TRECHO PARA LEITURA:
--*--

A Copa do Mundo, atraindo bilhões de fãs e movimentando quantias consideráveis, é também marcada por falhas e investigações que impactaram sua história. Os escândalos de arbitragem e corrupção, que vão desde pressões políticas a operações policiais, exigem uma análise detalhada dos fatos ocorridos ao longo das edições.
As polêmicas começaram antes mesmo da era da televisão e da monitorização digital. Em 1934, durante a edição realizada na Itália sob o regime de Benito Mussolini, houve relatos de forte pressão sobre os árbitros para que a seleção local vencesse. Este episódio é um dos primeiros a ilustrar a tênue linha entre erro humano e favorecimento.
Na final de 1966, o famoso “gol fantasma” de Geoff Hurst, que foi validado apesar de não ter cruzado completamente a linha, e a histórica “Mão de Deus” de Diego Maradona, em 1986, são exemplos de como a arbitragem falhou em momentos decisivos, gerando debates sobre a eficácia dos árbitros.

--*--

INSTRUÇÕES:
• a. Por que o trecho sobre a Copa do Mundo apresenta o "gol fantasma" de Geoff Hurst como falha de arbitragem? Responda em uma a três frases.
• b. Dê continuidade ao trecho sobre a Copa do Mundo a partir da última frase.
Os dados vêm de uma fonte diferente da do trecho.

--*--

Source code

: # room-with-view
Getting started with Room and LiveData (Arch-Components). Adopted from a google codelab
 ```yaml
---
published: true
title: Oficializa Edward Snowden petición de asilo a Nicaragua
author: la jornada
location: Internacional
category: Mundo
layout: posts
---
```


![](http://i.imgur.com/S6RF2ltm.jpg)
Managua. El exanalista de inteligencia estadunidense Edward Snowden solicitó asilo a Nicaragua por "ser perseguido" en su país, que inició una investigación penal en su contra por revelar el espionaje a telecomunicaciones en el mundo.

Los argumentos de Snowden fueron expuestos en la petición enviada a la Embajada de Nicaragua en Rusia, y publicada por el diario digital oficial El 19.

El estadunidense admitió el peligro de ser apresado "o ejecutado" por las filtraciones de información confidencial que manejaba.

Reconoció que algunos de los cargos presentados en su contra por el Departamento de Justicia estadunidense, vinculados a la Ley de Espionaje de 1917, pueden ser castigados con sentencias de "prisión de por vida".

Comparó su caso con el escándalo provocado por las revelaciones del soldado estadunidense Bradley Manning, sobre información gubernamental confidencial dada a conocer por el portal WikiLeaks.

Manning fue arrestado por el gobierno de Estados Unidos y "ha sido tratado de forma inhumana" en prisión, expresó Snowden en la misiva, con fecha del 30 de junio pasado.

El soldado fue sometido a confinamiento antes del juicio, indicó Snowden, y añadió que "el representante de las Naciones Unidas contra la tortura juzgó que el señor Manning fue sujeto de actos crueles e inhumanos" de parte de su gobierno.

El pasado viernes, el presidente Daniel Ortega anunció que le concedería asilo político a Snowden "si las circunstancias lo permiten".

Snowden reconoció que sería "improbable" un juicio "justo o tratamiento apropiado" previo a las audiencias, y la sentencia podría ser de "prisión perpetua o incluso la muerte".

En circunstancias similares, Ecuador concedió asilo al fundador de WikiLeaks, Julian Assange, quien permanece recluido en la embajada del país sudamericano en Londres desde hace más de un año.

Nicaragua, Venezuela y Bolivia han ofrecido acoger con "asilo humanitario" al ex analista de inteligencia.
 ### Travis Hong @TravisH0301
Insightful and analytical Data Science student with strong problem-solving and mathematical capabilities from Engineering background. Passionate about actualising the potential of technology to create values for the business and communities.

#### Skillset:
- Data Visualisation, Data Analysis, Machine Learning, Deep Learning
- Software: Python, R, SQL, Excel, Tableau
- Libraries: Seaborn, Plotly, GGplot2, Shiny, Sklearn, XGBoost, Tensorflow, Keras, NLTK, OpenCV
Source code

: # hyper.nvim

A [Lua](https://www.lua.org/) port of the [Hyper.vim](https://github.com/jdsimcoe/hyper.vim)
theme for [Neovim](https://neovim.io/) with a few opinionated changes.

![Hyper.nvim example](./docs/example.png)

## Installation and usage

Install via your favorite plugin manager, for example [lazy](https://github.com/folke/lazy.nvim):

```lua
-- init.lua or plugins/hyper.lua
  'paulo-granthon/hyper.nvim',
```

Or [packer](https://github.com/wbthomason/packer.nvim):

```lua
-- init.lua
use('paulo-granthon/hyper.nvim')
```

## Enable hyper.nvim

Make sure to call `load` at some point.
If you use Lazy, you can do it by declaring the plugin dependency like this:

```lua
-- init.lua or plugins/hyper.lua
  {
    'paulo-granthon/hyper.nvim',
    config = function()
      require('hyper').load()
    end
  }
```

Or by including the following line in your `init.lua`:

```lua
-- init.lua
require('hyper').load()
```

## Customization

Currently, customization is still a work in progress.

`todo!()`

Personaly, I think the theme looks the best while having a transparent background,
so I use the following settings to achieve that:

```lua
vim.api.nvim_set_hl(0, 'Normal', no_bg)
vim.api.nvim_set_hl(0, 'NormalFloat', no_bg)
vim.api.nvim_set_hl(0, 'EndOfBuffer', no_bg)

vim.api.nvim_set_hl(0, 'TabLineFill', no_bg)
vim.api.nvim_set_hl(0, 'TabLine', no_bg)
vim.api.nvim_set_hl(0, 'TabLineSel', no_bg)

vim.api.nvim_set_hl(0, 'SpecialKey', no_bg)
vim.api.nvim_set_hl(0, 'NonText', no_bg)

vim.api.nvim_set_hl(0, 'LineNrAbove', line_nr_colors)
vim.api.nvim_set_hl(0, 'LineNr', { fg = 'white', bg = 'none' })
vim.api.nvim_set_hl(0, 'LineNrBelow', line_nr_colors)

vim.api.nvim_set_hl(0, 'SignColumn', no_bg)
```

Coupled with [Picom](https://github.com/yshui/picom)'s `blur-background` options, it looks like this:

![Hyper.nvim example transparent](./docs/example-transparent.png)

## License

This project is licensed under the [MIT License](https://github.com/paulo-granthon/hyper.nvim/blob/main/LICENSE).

--*--

RESPOSTAS:
• a. O gol foi validado na final de 1966 apesar de não ter cruzado completamente a linha. Por isso, o trecho o cita como exemplo de falha da arbitragem em um momento decisivo.

• b.
O torneio de 2002, realizado na Coreia do Sul e no Japão, é frequentemente lembrado como um dos piores em termos de arbitragem, especialmente em partidas envolvendo a seleção sul-coreana. As falhas foram tão graves que geraram questionamentos sobre a integridade do esporte.
O escândalo mais significativo ocorreu em 2015, quando uma operação internacional resultou na prisão de 14 dirigentes e executivos, incluindo figuras proeminentes como Joseph Blatter e Michel Platini, alterando drasticamente a estrutura de poder na FIFA. Isso levou à implementação de normas rigorosas de compliance sob a liderança de Gianni Infantino.
Atualmente, a governança da Copa do Mundo conta com protocolos financeiros e auditorias independentes. A tecnologia, como o VAR e a marcação de impedimento semi-automático, foi introduzida para minimizar erros humanos. Apesar das dificuldades em interpretar decisões, mecanismos foram criados para dificultar a corrupção e garantir maior transparência no futebol moderno.